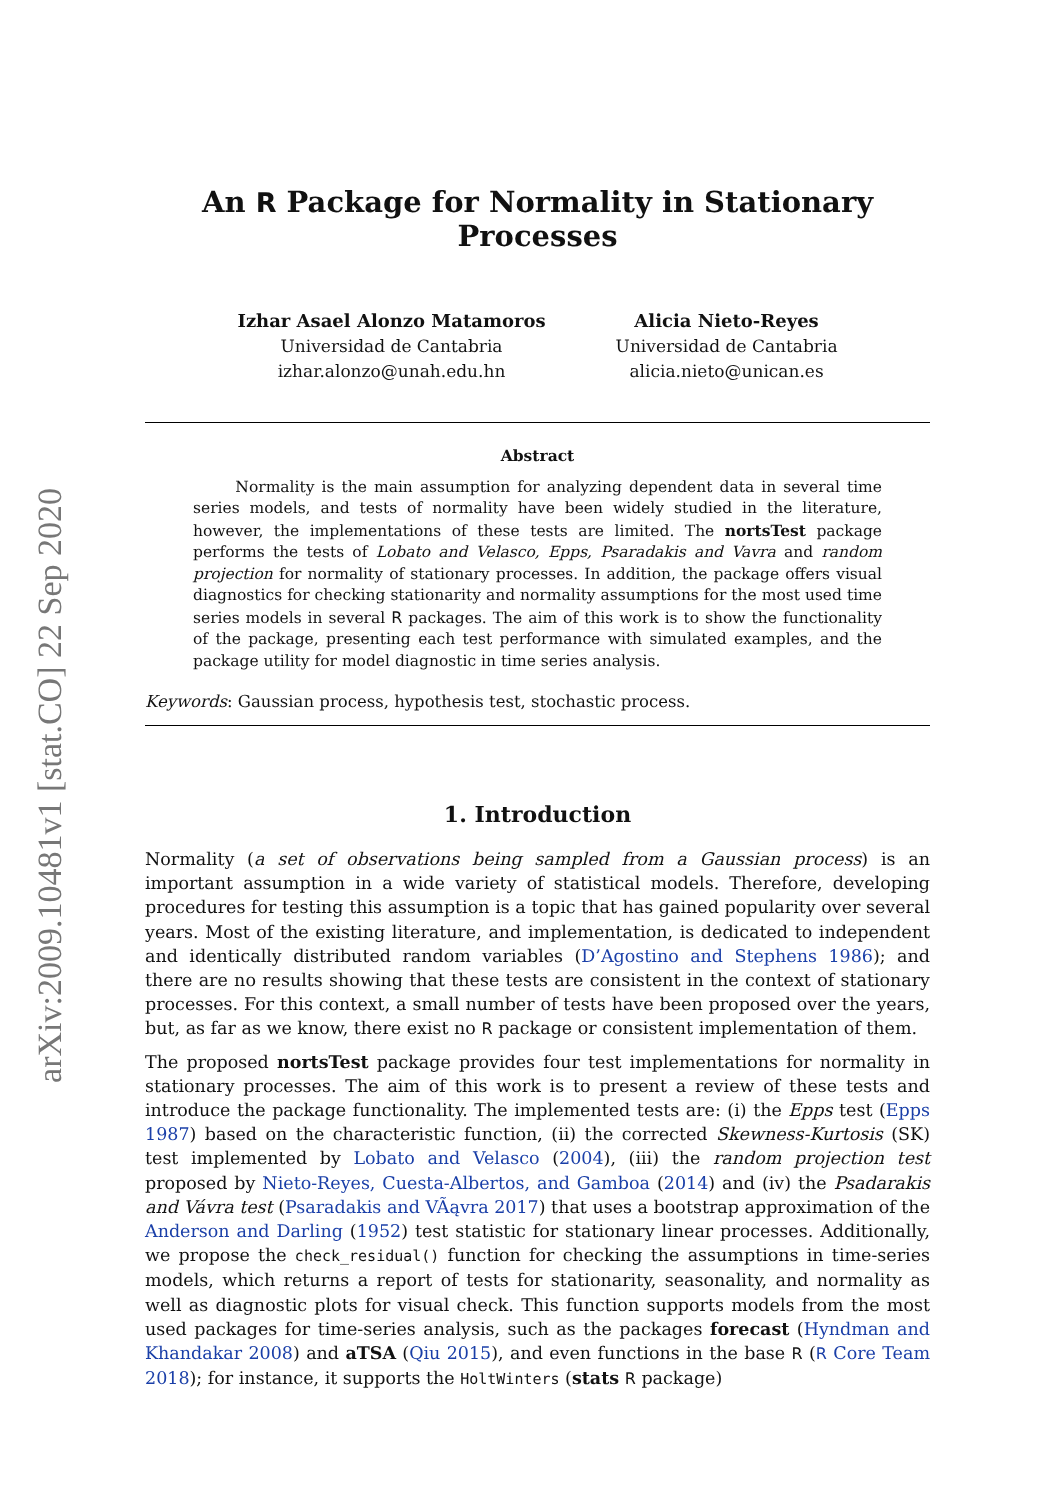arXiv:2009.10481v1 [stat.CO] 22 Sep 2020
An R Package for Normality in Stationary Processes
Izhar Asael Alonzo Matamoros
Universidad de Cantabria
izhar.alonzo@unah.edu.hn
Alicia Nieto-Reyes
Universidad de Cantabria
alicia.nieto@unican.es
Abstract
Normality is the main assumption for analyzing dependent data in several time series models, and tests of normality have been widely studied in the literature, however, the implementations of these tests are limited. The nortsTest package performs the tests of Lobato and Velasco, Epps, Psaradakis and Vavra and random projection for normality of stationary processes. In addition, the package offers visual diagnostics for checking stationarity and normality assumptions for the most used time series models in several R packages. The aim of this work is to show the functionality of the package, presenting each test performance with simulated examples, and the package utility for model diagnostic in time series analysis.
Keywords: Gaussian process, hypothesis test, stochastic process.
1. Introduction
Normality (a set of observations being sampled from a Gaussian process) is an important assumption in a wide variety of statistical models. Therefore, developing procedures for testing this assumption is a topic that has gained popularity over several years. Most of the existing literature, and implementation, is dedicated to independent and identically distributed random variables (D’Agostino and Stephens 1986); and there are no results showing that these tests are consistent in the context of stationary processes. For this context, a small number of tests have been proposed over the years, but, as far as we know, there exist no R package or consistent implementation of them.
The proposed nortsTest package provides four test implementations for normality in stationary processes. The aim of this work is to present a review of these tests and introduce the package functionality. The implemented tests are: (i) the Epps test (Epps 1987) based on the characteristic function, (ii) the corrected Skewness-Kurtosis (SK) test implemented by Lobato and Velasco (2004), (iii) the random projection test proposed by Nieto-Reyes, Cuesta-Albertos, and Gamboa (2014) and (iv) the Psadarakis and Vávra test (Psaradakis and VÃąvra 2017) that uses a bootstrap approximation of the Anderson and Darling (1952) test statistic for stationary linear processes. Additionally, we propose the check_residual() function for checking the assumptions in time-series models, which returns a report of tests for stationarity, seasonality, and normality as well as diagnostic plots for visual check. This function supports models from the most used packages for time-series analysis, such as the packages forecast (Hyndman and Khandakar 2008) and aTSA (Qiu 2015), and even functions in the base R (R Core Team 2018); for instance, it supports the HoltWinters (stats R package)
--*--
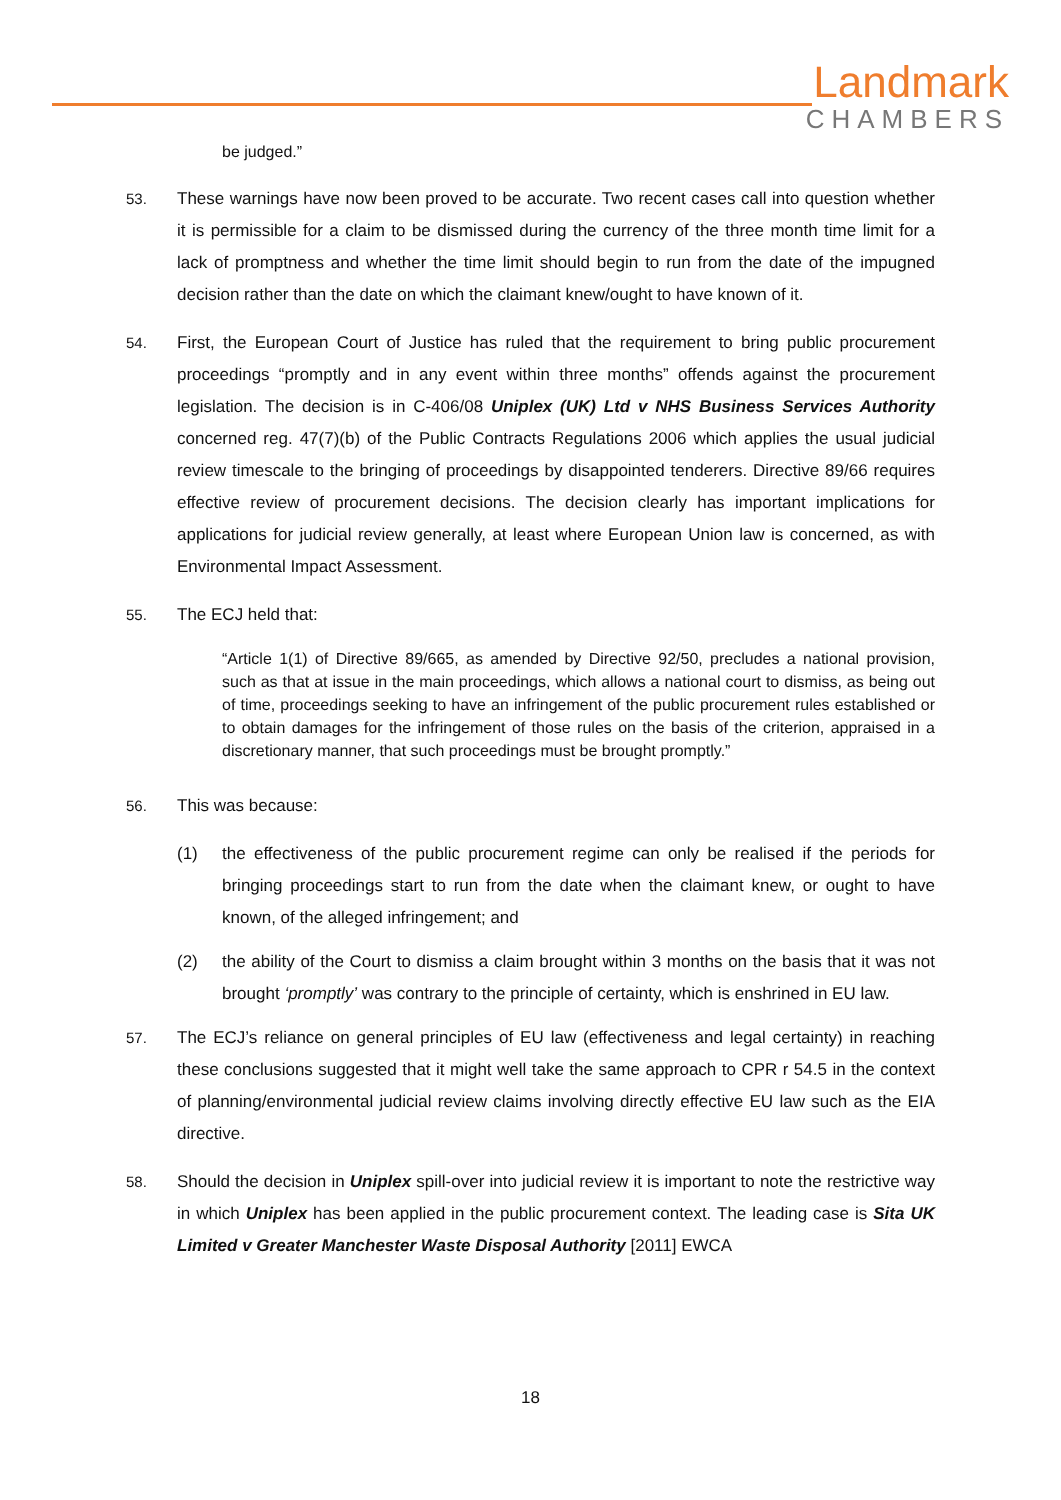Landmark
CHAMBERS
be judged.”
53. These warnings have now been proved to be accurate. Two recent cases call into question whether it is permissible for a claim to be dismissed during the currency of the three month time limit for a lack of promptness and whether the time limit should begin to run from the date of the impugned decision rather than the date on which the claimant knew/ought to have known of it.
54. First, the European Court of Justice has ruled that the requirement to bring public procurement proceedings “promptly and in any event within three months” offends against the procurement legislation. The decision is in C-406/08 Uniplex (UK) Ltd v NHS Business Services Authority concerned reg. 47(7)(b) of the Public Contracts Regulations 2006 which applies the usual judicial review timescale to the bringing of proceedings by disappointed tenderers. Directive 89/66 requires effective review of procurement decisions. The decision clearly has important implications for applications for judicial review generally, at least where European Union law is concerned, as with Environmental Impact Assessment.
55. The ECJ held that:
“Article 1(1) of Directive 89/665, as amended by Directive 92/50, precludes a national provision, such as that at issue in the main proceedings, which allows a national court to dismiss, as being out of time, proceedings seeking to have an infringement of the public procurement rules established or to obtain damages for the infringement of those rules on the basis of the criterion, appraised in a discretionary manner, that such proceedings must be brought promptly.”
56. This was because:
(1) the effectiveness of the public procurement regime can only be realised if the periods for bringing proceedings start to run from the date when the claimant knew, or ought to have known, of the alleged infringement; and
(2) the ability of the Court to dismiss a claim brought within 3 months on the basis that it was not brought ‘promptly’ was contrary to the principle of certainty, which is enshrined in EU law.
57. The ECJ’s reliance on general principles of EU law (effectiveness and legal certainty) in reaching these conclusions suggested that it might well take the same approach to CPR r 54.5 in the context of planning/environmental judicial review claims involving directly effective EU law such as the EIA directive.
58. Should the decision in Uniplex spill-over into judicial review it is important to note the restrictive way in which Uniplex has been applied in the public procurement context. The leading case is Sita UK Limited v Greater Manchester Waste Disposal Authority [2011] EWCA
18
--*--
● WHAT THE EXERCISE ASKS: Begin at the line above that has "An R Package" and stop after the line that has "Normality (a set", copying each line exactly and adding nothing else.

● WRITTEN ANSWER:
An R Package for Normality in Stationary Processes
Izhar Asael Alonzo Matamoros
Universidad de Cantabria
izhar.alonzo@unah.edu.hn
Alicia Nieto-Reyes
Universidad de Cantabria
alicia.nieto@unican.es
Abstract
Normality is the main assumption for analyzing dependent data in several time series models, and tests of normality have been widely studied in the literature, however, the implementations of these tests are limited. The nortsTest package performs the tests of Lobato and Velasco, Epps, Psaradakis and Vavra and random projection for normality of stationary processes. In addition, the package offers visual diagnostics for checking stationarity and normality assumptions for the most used time series models in several R packages. The aim of this work is to show the functionality of the package, presenting each test performance with simulated examples, and the package utility for model diagnostic in time series analysis.
Keywords: Gaussian process, hypothesis test, stochastic process.
1. Introduction
Normality (a set of observations being sampled from a Gaussian process) is an important assumption in a wide variety of statistical models. Therefore, developing procedures for testing this assumption is a topic that has gained popularity over several years. Most of the existing literature, and implementation, is dedicated to independent and identically distributed random variables (D’Agostino and Stephens 1986); and there are no results showing that these tests are consistent in the context of stationary processes. For this context, a small number of tests have been proposed over the years, but, as far as we know, there exist no R package or consistent implementation of them.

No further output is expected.